> [Problem description]: The output should match, line for line, the records from the line containing "GESAMTWERTUNG" through the line containing "Ingeniería Electrónica", with every picture left out.

> [Material supplied]:
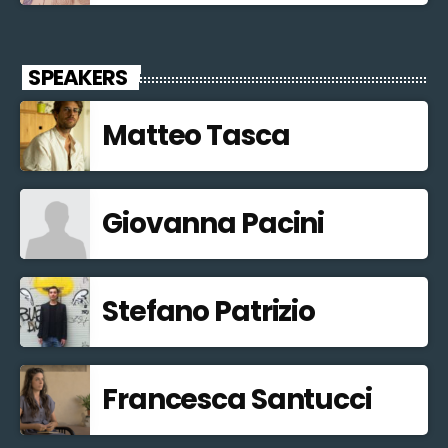
SPEAKERS
Matteo Tasca
Giovanna Pacini
Stefano Patrizio
Francesca Santucci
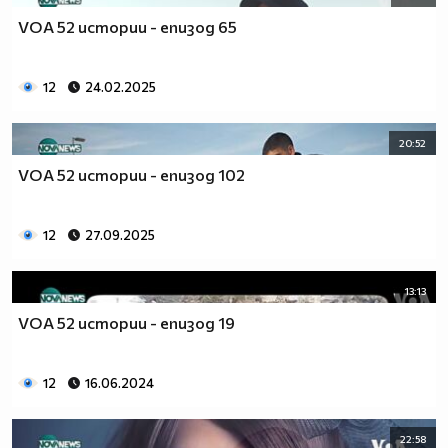
VOA 52 истории - епизод 65
12
24.02.2025
20:52
VOA 52 истории - епизод 102
12
27.09.2025
13:13
VOA 52 истории - епизод 19
12
16.06.2024
22:58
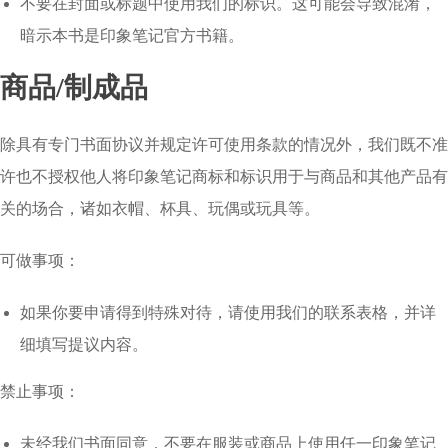
不要在封面或标题中使用我们的标识。这可能会导致混淆，
暗示本书是印象笔记官方书籍。
商品/制成品
除具有专门书面协议并规定许可使用条款的情况外，我们既不准
许也不授权他人将印象笔记商标和标识用于与商品和其他产品有
关的场合，诸如衣帽、杯具、玩偶或玩具等。
可做事项：
如果你要申请得到特殊对待，请使用我们的联系表格，并详
细填写提议内容。
禁止事项：
未经我们书面同意，不要在服装或商品上使用任一印象笔记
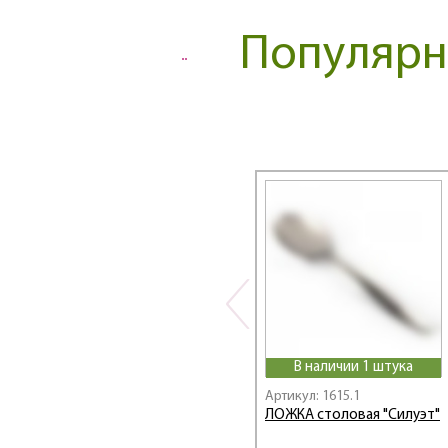
TRINITA
Популярны
UNO
VITA
Амет
Антошка
Аппетит
Веселый завтрак
Гранит black
Гранит star
Левушка
Лира
Мондиал
МУЛЬТИ
Новинка
В наличии 1 штука
Нытва
ПРЕСТИЖ
Артикул: 1615.1
ЛОЖКА столовая "Силуэт"
Силуэт
Славяна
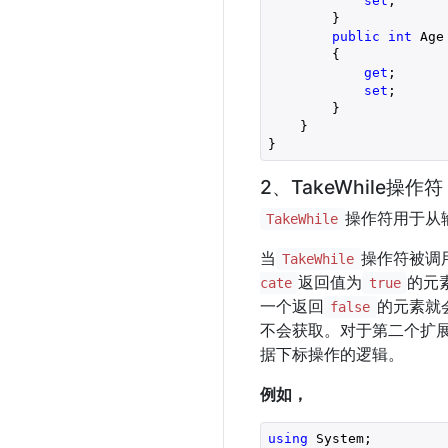
set
;

        }

public
int
 Age

        {

get
;

set
;

        }

    }

}
2、TakeWhile操作符
操作符用于从
TakeWhile
当
操作符被调
TakeWhile
返回值为
的元
cate
true
一个返回
的元素就
false
不会获取。对于第二个扩
据下标操作的逻辑。
例如，
using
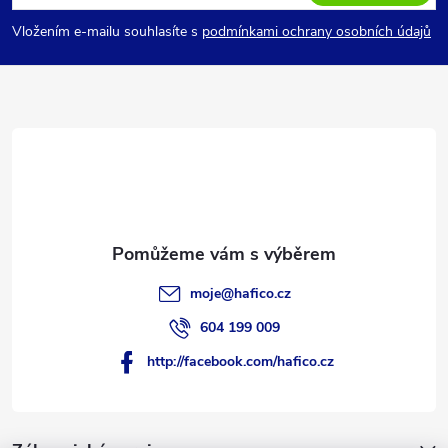
p
Vložením e-mailu souhlasíte s
podmínkami ochrany osobních údajů
a
t
í
moje
@
hafico.cz
604 199 009
http://facebook.com/hafico.cz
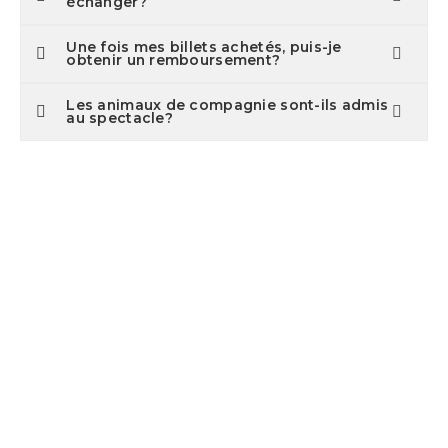
échanger?
Une fois mes billets achetés, puis-je
obtenir un remboursement?
Les animaux de compagnie sont-ils admis
au spectacle?
Contact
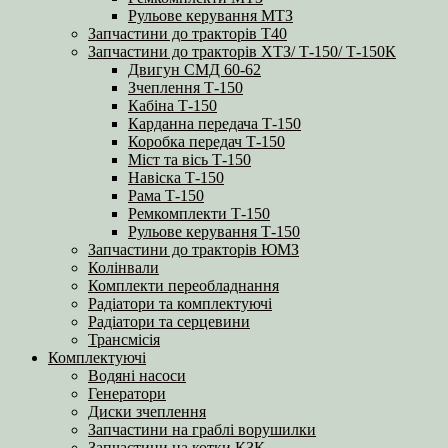
Рульове керування МТЗ
Запчастини до тракторів Т40
Запчастини до тракторів ХТЗ/ Т-150/ Т-150К
Двигун СМД 60-62
Зчеплення Т-150
Кабіна Т-150
Карданна передача Т-150
Коробка передач Т-150
Міст та вісь Т-150
Навіска Т-150
Рама Т-150
Ремкомплекти Т-150
Рульове керування Т-150
Запчастини до тракторів ЮМЗ
Колінвали
Комплекти переобладнання
Радіатори та комплектуючі
Радіатори та серцевини
Трансмісія
Комплектуючі
Водяні насоси
Генератори
Диски зчеплення
Запчастини на граблі ворушилки
Запчастини на котки КЗК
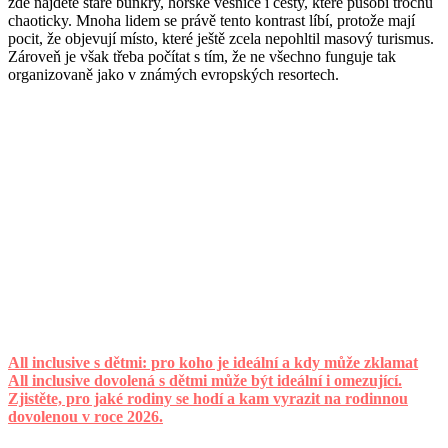
zde najdete staré bunkry, horské vesnice i cesty, které působí trochu
chaoticky. Mnoha lidem se právě tento kontrast líbí, protože mají
pocit, že objevují místo, které ještě zcela nepohltil masový turismus.
Zároveň je však třeba počítat s tím, že ne všechno funguje tak
organizovaně jako v známých evropských resortech.
All inclusive s dětmi: pro koho je ideální a kdy může zklamat
All inclusive dovolená s dětmi může být ideální i omezující.
Zjistěte, pro jaké rodiny se hodí a kam vyrazit na rodinnou
dovolenou v roce 2026.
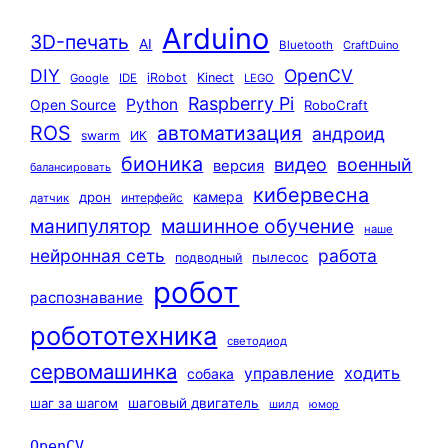
Arduino
3D-печать
AI
Bluetooth
CraftDuino
DIY
OpenCV
iRobot
Kinect
Google
IDE
LEGO
Raspberry Pi
Python
Open Source
RoboCraft
ROS
автоматизация
андроид
swarm
ИК
бионика
видео
военный
версия
балансировать
кибервесна
камера
дрон
интерфейс
датчик
машинное обучение
манипулятор
наше
нейронная сеть
работа
пылесос
подводный
робот
распознавание
робототехника
светодиод
сервомашинка
ходить
управление
собака
шаг за шагом
шаговый двигатель
шилд
юмор
OpenCV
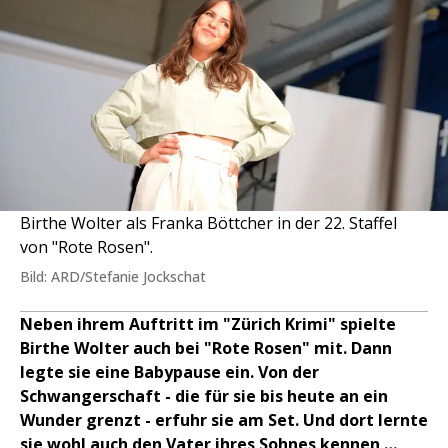
Birthe Wolter als Franka Böttcher in der 22. Staffel
von "Rote Rosen".
Bild: ARD/Stefanie Jockschat
Neben ihrem Auftritt im "Zürich Krimi" spielte
Birthe Wolter auch bei "Rote Rosen" mit. Dann
legte sie eine Babypause ein. Von der
Schwangerschaft - die für sie bis heute an ein
Wunder grenzt - erfuhr sie am Set. Und dort lernte
sie wohl auch den Vater ihres Sohnes kennen …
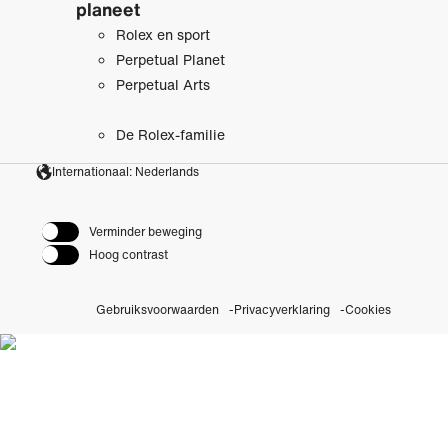
planeet
Rolex en sport
Perpetual Planet
Perpetual Arts
De Rolex-familie
Internationaal: Nederlands
Verminder beweging
Hoog contrast
Gebruiksvoorwaarden
Privacyverklaring
Cookies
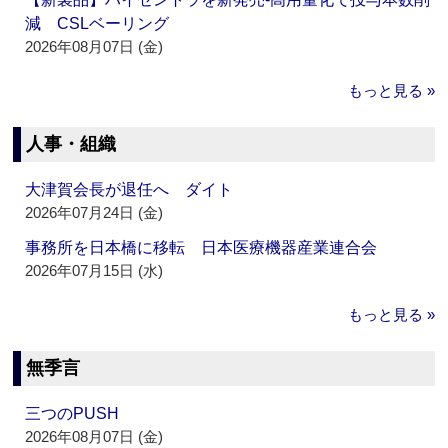
減 CSLベーリング
2026年08月07日 (金)
もっと見る »
人事・組織
大津賀会長が退任へ ダイト
2026年07月24日 (金)
事務所を日本橋に移転 日本医療機器産業連合会
2026年07月15日 (水)
もっと見る »
無季言
三つのPUSH
2026年08月07日 (金)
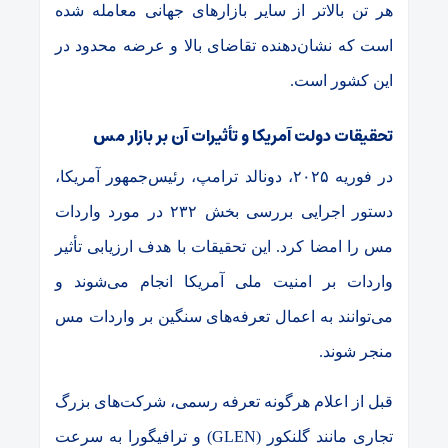
هر تن بالاتر از سایر بازارهای جهانی معامله شده
است که نشان‌دهنده تقاضای بالا و عرضه محدود در
این کشور است
.
تحقیقات دولت آمریکا و تأثیرات آن بر بازار مس
در فوریه
۲۰۲۵
، دونالد ترامپ، رئیس‌جمهور آمریکا،
دستور اجرایی بررسی بخش
۲۳۲
در مورد واردات
مس را امضا کرد. این تحقیقات با هدف ارزیابی تأثیر
واردات بر امنیت ملی آمریکا انجام می‌شوند و
می‌توانند به اعمال تعرفه‌های سنگین بر واردات مس
منجر شوند
.
قبل از اعلام هرگونه تعرفه رسمی، شرکت‌های بزرگ
تجاری مانند گلنکور
(GLEN)
و ترافیگورا به سرعت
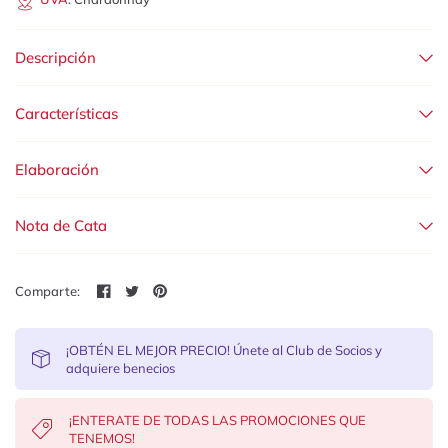
Descripción
Características
Elaboración
Nota de Cata
Comparte:
¡OBTÉN EL MEJOR PRECIO! Únete al Club de Socios y
adquiere benecios
¡ENTERATE DE TODAS LAS PROMOCIONES QUE
TENEMOS!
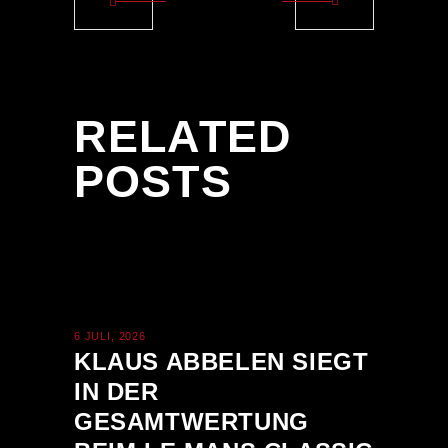
RELATED
POSTS
6 JULI, 2026
KLAUS ABBELEN SIEGT
IN DER
GESAMTWERTUNG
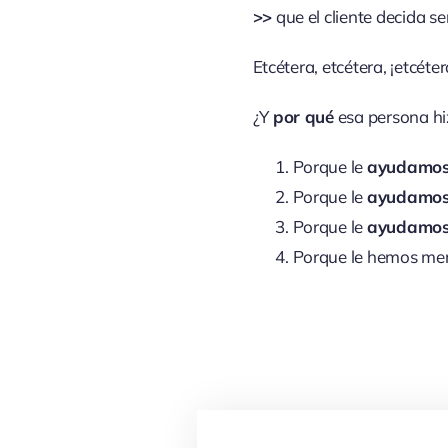
>>
que el cliente decida se
Etcétera, etcétera, ¡etcéter
¿Y
por qué
esa persona hiz
Porque le
ayudamo
Porque le
ayudamo
Porque le
ayudamo
Porque le hemos me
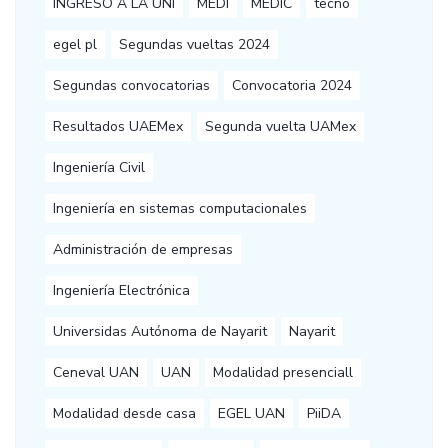
INGRESO A LA UNI
MEDI
MEDIC
tecno
egel pl
Segundas vueltas 2024
Segundas convocatorias
Convocatoria 2024
Resultados UAEMex
Segunda vuelta UAMex
Ingeniería Civil
Ingeniería en sistemas computacionales
Administración de empresas
Ingeniería Electrónica
Universidas Autónoma de Nayarit
Nayarit
Ceneval UAN
UAN
Modalidad presenciall
Modalidad desde casa
EGEL UAN
PiiDA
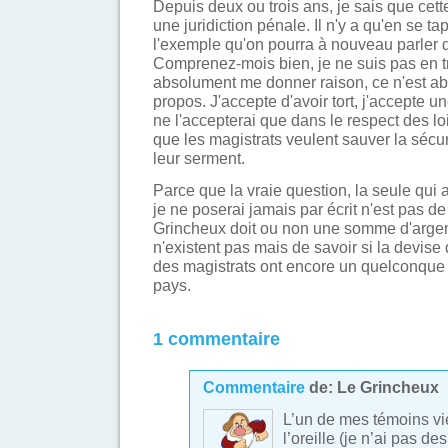
Depuis deux ou trois ans, je sais que cett
une juridiction pénale. Il n'y a qu'en se t
l'exemple qu'on pourra à nouveau parler d
Comprenez-mois bien, je ne suis pas en tra
absolument me donner raison, ce n'est 
propos. J'accepte d'avoir tort, j'accepte 
ne l'accepterai que dans le respect des lo
que les magistrats veulent sauver la sécu
leur serment.
Parce que la vraie question, la seule qui a
je ne poserai jamais par écrit n'est pas d
Grincheux doit ou non une somme d'argen
n'existent pas mais de savoir si la devise
des magistrats ont encore un quelconque
pays.
1 commentaire
Commentaire
de:
Le Grincheux
L’un de mes témoins vie
l’oreille (je n’ai pas d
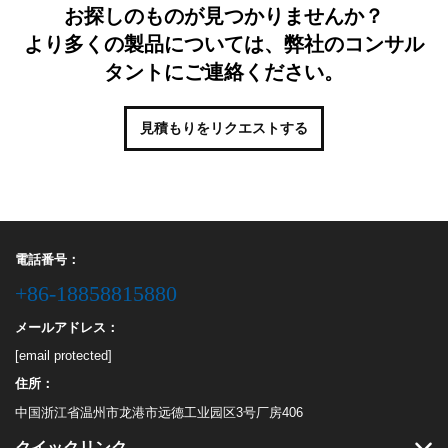
お探しのものが見つかりませんか？
より多くの製品については、弊社のコンサル
タントにご連絡ください。
見積もりをリクエストする
電話番号：
+86-18858815880
メールアドレス：
[email protected]
住所：
中国浙江省温州市龙港市远德工业园区3号厂房406
クイックリンク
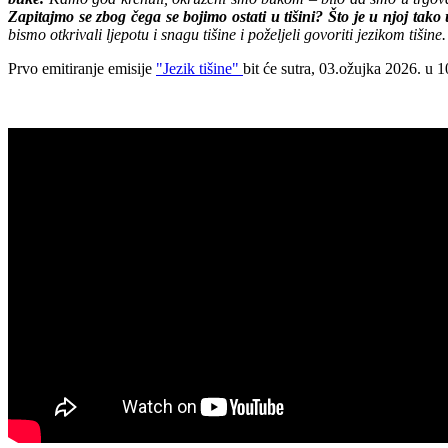
Zapitajmo se zbog čega se bojimo ostati u tišini? Što je u njoj tak
bismo otkrivali ljepotu i snagu tišine i poželjeli govoriti jezikom tišine.
Prvo emitiranje emisije
"Jezik tišine"
bit će sutra, 03.ožujka 2026. u 10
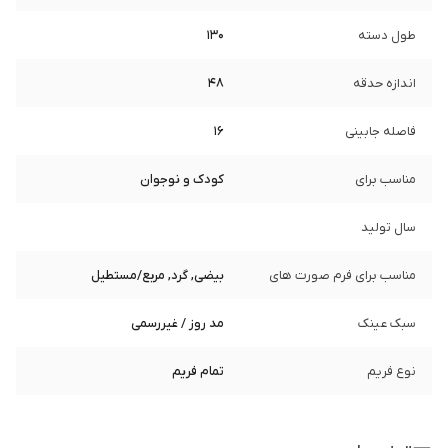
طول دسته
130
اندازه حدقه
48
فاصله جابینی
16
مناسب برای
کودک و نوجوان
سال تولید
مناسب برای فرم صورت های
بیضی, گرد, مربع/مستطیل
سبک عینک
مد روز / غیررسمی
نوع فریم
تمام فریم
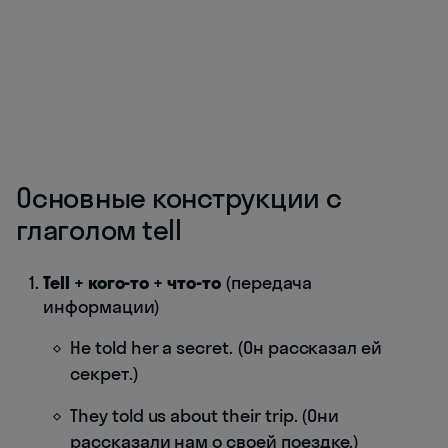
Основные конструкции с
глаголом tell
Tell + кого-то + что-то
(передача
информации)
He told her a secret. (Он рассказал ей
секрет.)
They told us about their trip. (Они
рассказали нам о своей поездке.)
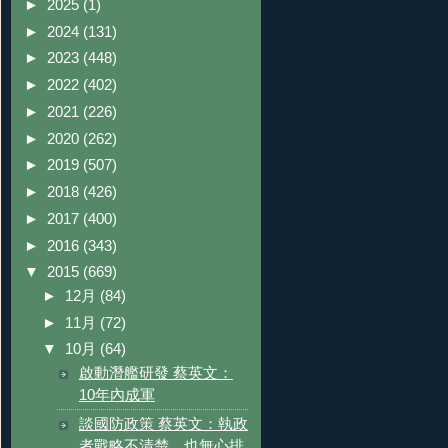
►
2025
(1)
►
2024
(131)
►
2023
(448)
►
2022
(402)
►
2021
(226)
►
2020
(262)
►
2019
(507)
►
2018
(426)
►
2017
(400)
►
2016
(343)
▼
2015
(669)
►
12月
(84)
►
11月
(72)
▼
10月
(64)
啟動潛艦研發 蔡英文：
10年內成軍
談國防政策 蔡英文：執政
者戰略不清楚，也無心排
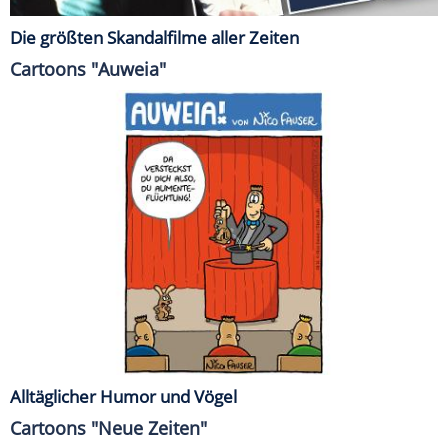
Die größten Skandalfilme aller Zeiten
Cartoons "Auweia"
Alltäglicher Humor und Vögel
Cartoons "Neue Zeiten"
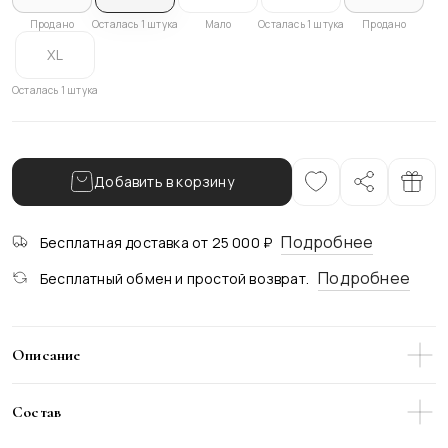
Продано
Осталась 1 штука
Мало
Осталась 1 штука
Продано
XL
Осталась 1 штука
Добавить в корзину
Подробнее
Бесплатная доставка от 25 000 ₽
Подробнее
Бесплатный обмен и простой возврат.
Описание
Эти брюки-палаццо окутаны глубиной сапфирового
оттенка, который придаёт образу утончённую
Состав
выразительность. Лёгкая ткань создаёт плавный, почти
летящий силуэт, а эффектная посадка подчеркивает
64% Вискоза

> [Response below]:
GESAMTWERTUNG
>>
que el cliente decida se
Etcétera, etcétera, ¡etcéter
¿Y
por qué
esa persona hiz
Porque le
ayudamo
Porque le
ayudamo
Porque le
ayudamo
Porque le hemos me
INGRESO A LA UNI
MEDI
MEDIC
tecno
egel pl
Segundas vueltas 2024
Segundas convocatorias
Convocatoria 2024
Resultados UAEMex
Segunda vuelta UAMex
Ingeniería Civil
Ingeniería en sistemas computacionales
Administración de empresas
Ingeniería Electrónica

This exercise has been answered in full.